START Page extract

Family / Kids / Parenting

He’s Not Your Kid

http://inklingsandyarns.com/?br=http://hobbyhopping.blogspot.com/2011/01/glitter-ritz-peel-off-stickers-and.html photo (11)

“He’s going to grow up to be gay. Yeah, you’re making him gay and you look gay too.”

I wasn’t there but I can feel the heat of the exchange in my partner’s words. I can feel the stab of hurt in Jetpack’s closed-off face, the internal quality to his attitude that night.

“If he were my kid—” I don’t want to know how she ended that sentence. He’s not your kid. Thank god.

The day before Madison Pride, Jetpack made the mistake of wearing a dress to the park. The teenager that shouted at my family is no villain—she’s just a person who is mimicking the things that have been taught to her. That being gay is bad, and boys wearing dresses are gay. She engaged in her hate-filled tirade in front of a bunch of young kids—who have now been taught that boys wearing dresses are gay, that gay is bad, that kids who are different deserve to be ridiculed, deserve to feel unsafe, deserve to be hurt.

And now my kid is sad, and brimming with anger. I can tell. He’s been irate since then. This will pass—it always does. I hate that I’m getting to understand post-bullying Jetpack.

There was last year’s shoe bullying. He loved—please note my past tense—his Sketchers Twinkletoes. Last year, at camp, one of the kids (completely unnoticed by the counselors) followed him around mocking him for several days in a row. He told us about it in the same breath as telling us he never wanted to go back.

END Page extract
START Entries supplied

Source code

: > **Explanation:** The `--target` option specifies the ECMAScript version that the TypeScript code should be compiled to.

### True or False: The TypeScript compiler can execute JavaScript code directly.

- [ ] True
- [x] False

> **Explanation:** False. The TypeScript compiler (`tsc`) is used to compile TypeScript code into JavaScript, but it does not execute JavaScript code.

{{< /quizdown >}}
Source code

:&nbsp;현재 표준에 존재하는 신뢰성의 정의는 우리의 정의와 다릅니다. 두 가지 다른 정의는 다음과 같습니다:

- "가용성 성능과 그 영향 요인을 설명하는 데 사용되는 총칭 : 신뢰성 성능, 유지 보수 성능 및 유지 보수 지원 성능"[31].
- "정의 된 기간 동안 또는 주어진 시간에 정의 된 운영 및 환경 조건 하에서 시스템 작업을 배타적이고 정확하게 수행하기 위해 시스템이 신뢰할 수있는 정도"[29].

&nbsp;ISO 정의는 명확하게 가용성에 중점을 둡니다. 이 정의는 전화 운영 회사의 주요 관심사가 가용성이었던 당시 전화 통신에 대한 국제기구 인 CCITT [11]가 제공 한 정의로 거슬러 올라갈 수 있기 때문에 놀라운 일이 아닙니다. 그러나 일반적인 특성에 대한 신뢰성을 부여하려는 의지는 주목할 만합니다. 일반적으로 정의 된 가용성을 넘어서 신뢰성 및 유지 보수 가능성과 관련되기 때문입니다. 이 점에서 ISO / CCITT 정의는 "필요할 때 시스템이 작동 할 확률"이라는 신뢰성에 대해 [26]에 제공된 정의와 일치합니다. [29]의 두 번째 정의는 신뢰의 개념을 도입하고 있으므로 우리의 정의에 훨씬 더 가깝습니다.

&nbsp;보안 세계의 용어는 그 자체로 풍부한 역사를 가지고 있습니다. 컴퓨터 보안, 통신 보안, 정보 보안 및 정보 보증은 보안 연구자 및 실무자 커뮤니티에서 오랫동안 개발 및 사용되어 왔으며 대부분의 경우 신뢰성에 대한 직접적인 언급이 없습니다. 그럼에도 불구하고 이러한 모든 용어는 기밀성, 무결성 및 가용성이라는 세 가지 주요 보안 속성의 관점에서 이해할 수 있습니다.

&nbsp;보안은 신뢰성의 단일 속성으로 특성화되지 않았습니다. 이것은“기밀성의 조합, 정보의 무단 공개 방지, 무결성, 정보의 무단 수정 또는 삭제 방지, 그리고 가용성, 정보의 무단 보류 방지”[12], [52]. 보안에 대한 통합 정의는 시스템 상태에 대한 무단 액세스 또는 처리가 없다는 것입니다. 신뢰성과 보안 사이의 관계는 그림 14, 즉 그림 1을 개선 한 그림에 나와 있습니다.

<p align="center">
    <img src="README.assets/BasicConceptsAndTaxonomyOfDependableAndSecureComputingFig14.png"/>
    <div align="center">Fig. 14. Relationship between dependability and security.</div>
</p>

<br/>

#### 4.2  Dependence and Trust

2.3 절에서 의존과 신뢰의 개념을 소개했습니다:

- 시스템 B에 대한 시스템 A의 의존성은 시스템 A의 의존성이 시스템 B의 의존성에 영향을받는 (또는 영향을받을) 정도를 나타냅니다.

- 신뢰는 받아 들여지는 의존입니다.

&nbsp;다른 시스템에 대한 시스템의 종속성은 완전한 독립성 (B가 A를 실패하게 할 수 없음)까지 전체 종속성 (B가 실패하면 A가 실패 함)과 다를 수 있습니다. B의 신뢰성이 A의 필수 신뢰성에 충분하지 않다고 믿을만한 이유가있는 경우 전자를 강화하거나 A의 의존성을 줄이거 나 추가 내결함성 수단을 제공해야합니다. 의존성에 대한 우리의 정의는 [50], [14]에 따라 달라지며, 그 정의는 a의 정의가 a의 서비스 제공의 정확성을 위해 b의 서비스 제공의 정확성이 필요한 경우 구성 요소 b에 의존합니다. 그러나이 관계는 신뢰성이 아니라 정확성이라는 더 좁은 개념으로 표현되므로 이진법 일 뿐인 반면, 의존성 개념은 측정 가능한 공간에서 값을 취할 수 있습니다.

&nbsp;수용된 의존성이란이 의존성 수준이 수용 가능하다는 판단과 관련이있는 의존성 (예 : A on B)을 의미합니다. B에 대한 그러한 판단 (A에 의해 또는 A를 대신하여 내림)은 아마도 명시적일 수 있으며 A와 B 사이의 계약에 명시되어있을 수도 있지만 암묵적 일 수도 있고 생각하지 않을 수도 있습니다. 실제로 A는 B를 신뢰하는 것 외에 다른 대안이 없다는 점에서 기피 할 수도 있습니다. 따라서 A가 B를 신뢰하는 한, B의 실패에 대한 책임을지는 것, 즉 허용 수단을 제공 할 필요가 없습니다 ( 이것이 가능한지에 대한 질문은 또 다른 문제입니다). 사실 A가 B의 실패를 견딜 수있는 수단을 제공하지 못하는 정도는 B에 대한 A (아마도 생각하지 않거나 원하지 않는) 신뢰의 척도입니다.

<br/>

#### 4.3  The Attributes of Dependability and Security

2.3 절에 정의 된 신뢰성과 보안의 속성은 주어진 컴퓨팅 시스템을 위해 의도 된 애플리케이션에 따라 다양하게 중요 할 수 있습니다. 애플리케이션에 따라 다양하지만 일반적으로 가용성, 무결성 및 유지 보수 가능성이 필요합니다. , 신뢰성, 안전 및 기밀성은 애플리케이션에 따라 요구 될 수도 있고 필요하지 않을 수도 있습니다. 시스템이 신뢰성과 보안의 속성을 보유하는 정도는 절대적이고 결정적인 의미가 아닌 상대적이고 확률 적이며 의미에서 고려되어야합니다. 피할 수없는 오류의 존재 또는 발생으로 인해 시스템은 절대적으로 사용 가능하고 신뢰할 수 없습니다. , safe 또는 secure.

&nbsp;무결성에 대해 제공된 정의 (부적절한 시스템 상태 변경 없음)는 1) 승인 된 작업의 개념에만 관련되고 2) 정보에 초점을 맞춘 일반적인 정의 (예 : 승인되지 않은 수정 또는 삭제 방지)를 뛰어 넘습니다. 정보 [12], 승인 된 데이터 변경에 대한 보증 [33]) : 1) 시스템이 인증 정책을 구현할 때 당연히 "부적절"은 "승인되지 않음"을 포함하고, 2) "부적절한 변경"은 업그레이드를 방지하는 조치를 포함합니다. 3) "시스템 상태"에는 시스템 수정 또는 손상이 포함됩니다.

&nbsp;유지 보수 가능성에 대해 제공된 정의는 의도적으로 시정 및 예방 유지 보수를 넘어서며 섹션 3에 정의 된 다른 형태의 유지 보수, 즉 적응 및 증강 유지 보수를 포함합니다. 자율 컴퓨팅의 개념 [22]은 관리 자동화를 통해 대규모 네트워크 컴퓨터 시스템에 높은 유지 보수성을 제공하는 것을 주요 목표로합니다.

END Entries supplied

• Task requirements:
A – In the parenting post, translate this sentence into Spanish: "He told us about it in the same breath as telling us he never wanted to go back."
B – Print the passage of the parenting post that begins at the words "The day before" and stops after "to be hurt.".
Work only from the text.

• Replies:
A – Nos lo contó en el mismo momento en que nos dijo que nunca quería volver.

B –
The day before Madison Pride, Jetpack made the mistake of wearing a dress to the park. The teenager that shouted at my family is no villain—she’s just a person who is mimicking the things that have been taught to her. That being gay is bad, and boys wearing dresses are gay. She engaged in her hate-filled tirade in front of a bunch of young kids—who have now been taught that boys wearing dresses are gay, that gay is bad, that kids who are different deserve to be ridiculed, deserve to feel unsafe, deserve to be hurt.